Risks associated with climate transition alone do not threaten financial stability, according to ECB and EU supervisory authorities

Transition risks alone are unlikely to threaten financial stability. However, when transition risks are combined with macroeconomic shocks, they can increase losses for financial institutions and may lead to disruptions”, according to the ECB and the European financial supervisory authorities (EBA, ESMA, EIOPA) in a report published on Tuesday 19 November.

This report presents the results of a stress test of the financial sector against the ‘Fit for 55’ legislative package, which aims to reduce the European Union’s emissions by 55% by 2030 in order to achieve climate neutrality by 2050.

The simulation by the EU institution and authorities incorporates three scenarios: - a baseline scenario modelling the integration of the 'Fit for 55' package by the financial sector in a favourable economic environment; - an adverse scenario focusing on short-term climate-related risks in the form of asset price corrections triggered by a sudden reassessment of transition risk (known as the ‘run on brown’); - a second scenario, even more unfavourable than the previous one, combines the same climate-related risks with additional macroeconomic stress factors, including geopolitical risk.

Cautioning against the uncertainty associated with the methodology, the authors of the test analyse the direct impact of the three scenarios on the part of the financial sector under scrutiny (110 banks, 2,331 insurance companies, 629 pension funds, 22,000 European investment funds) as well as the second-round effects in the event of contagion to the financial system.

The results disclosed include losses on equity of between 5.2% and 6.7% for the insurance and banking sectors respectively (adverse scenario 1).
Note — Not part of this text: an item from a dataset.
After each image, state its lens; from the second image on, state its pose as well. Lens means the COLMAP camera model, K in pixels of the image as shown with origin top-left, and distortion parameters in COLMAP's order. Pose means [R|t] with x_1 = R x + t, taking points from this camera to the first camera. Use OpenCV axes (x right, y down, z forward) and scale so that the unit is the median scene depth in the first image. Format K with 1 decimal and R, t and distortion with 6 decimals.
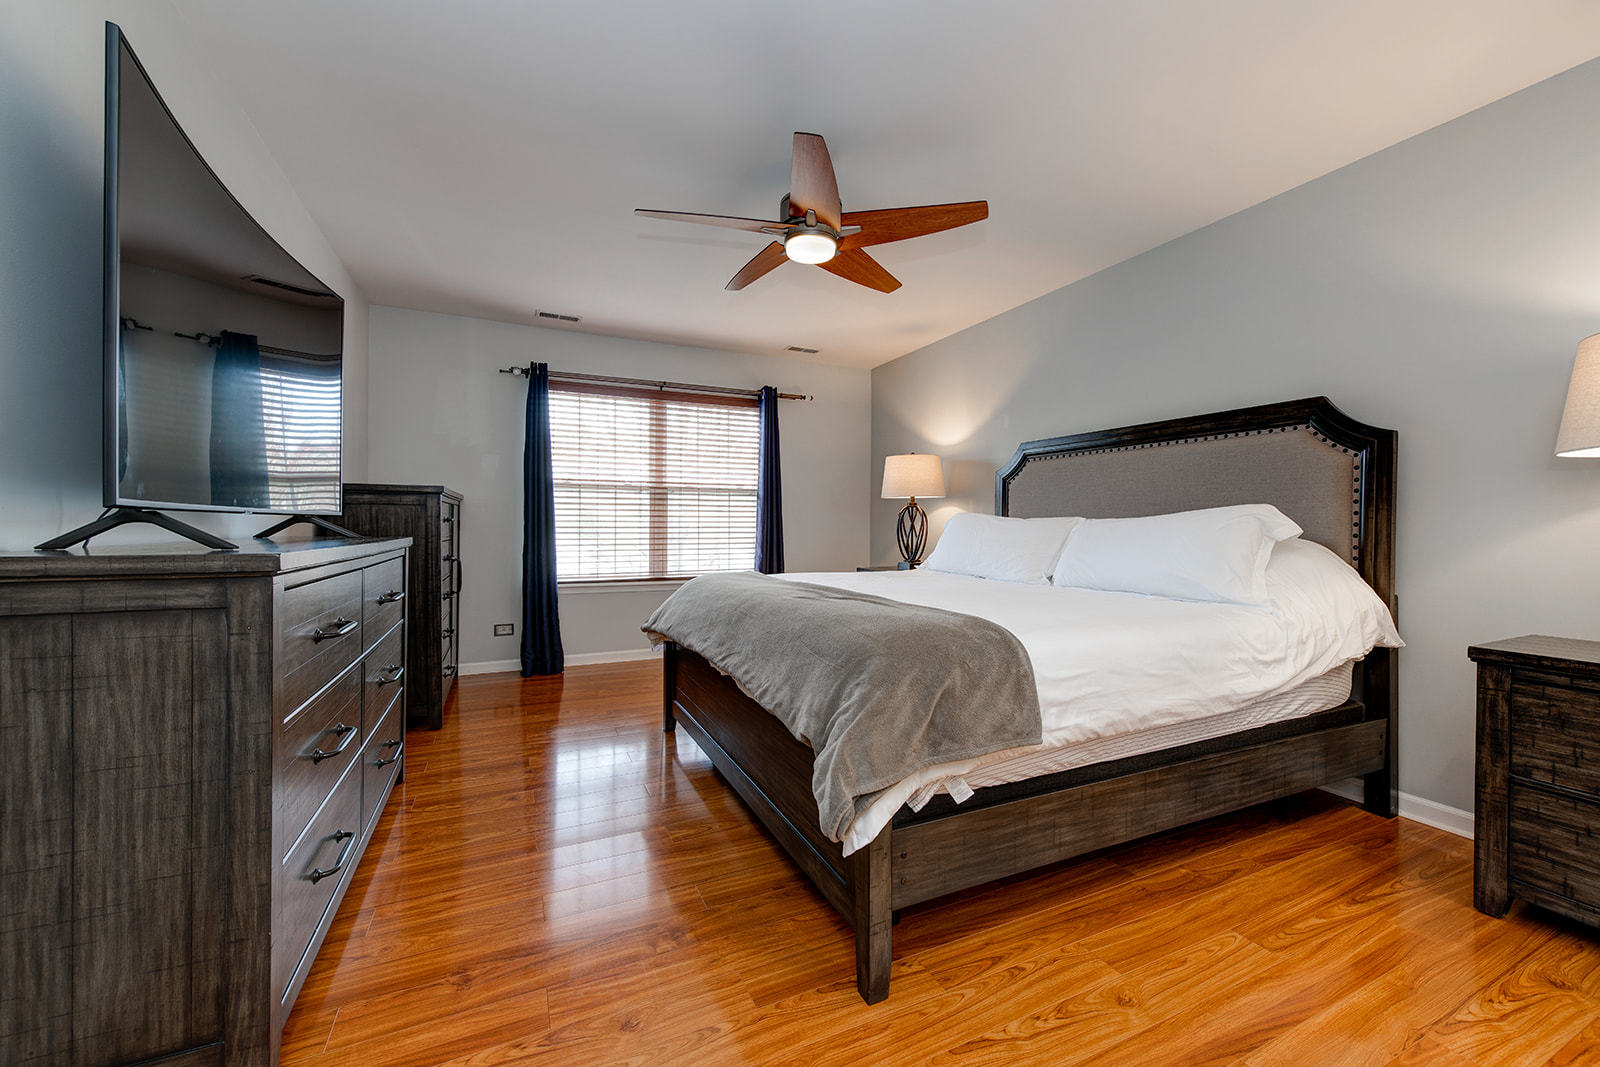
lens RADIAL K [[626.4, 0, 805.8], [0, 626.4, 529.3], [0, 0, 1]] dist [0.006575, -0.001848]
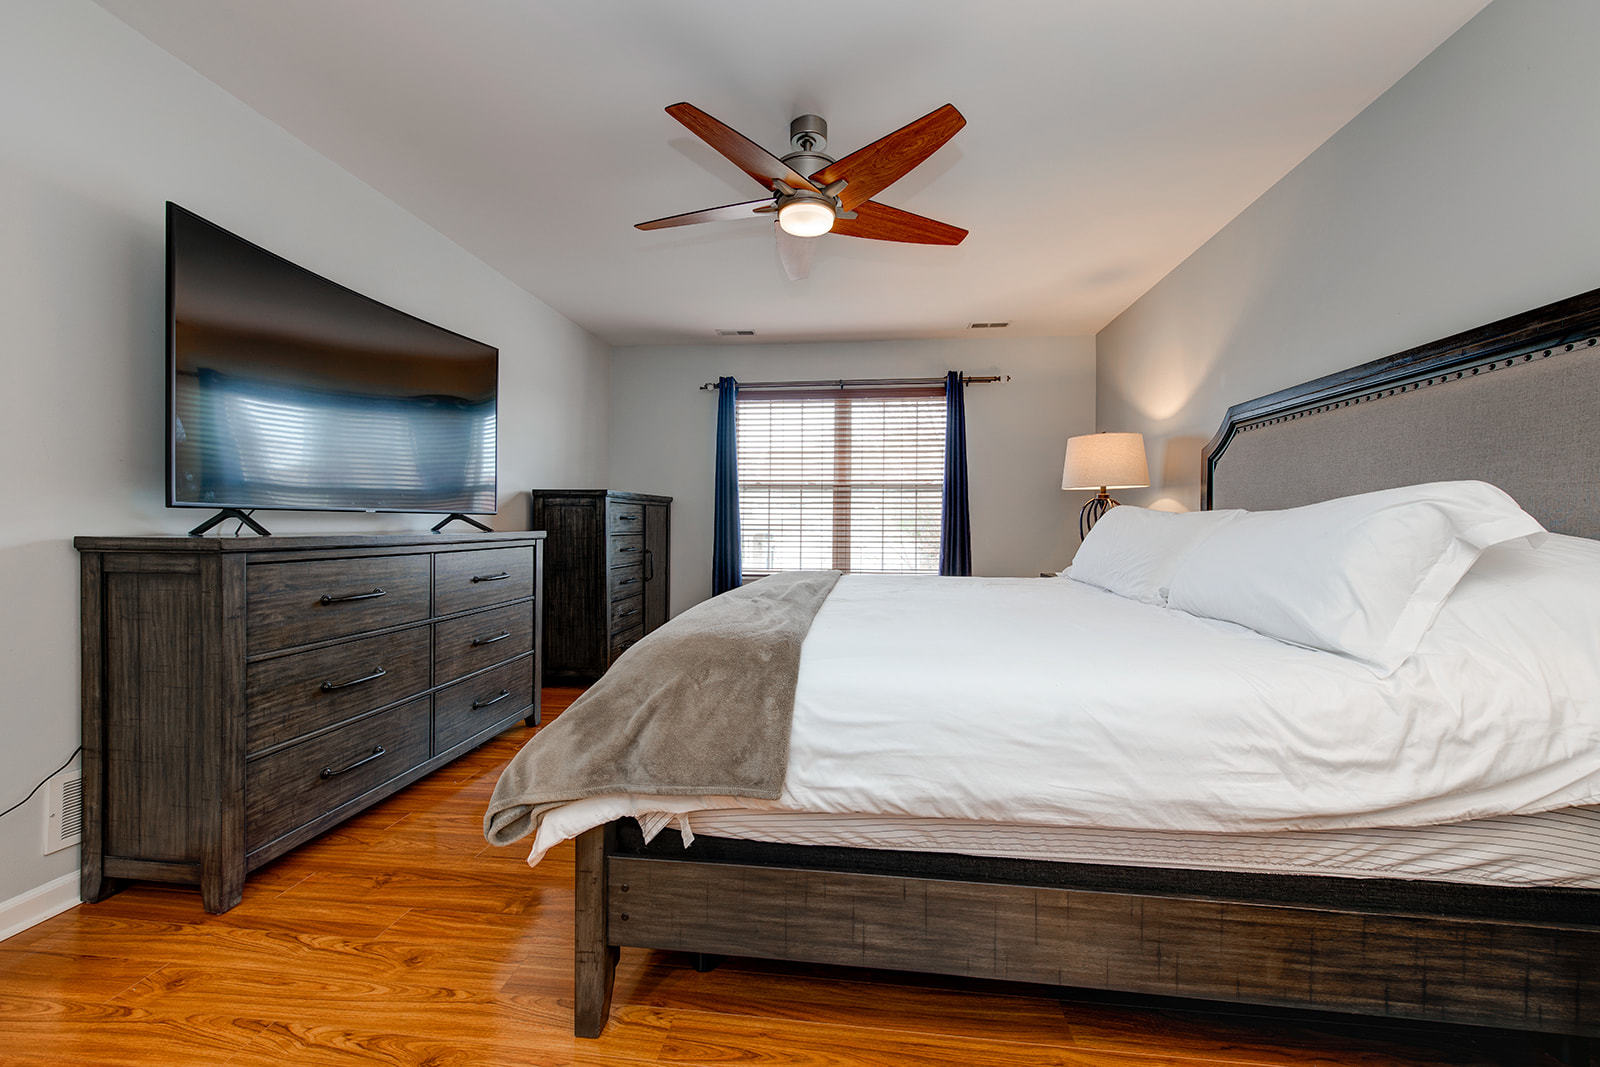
lens RADIAL K [[626.4, 0, 801.2], [0, 626.4, 529.6], [0, 0, 1]] dist [0.006575, -0.001848]
pose [[0.852773, 0.006161, -0.522245, 0.622681], [-0.005449, 0.999981, 0.002899, 0.004523], [0.522253, 0.000373, 0.852791, 0.276188]]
The overall direct loss for the market segment analysed would be €1.46 billion (5.98%).

Under the second, even more unfavourable scenario, losses would range from 10.9% for the banking sector to 21.5% for pension funds. The direct loss to the financial sector is estimated at €3.87 billion (15.80%).

Although sizeable, the impact of these losses on financial institutions’ capital is expected to be mitigated by factors such as banks’ income, insurers’ and occupational pension funds’ liabilities, and cash holdings by investment funds that were not included in the assessment”, the authors qualify.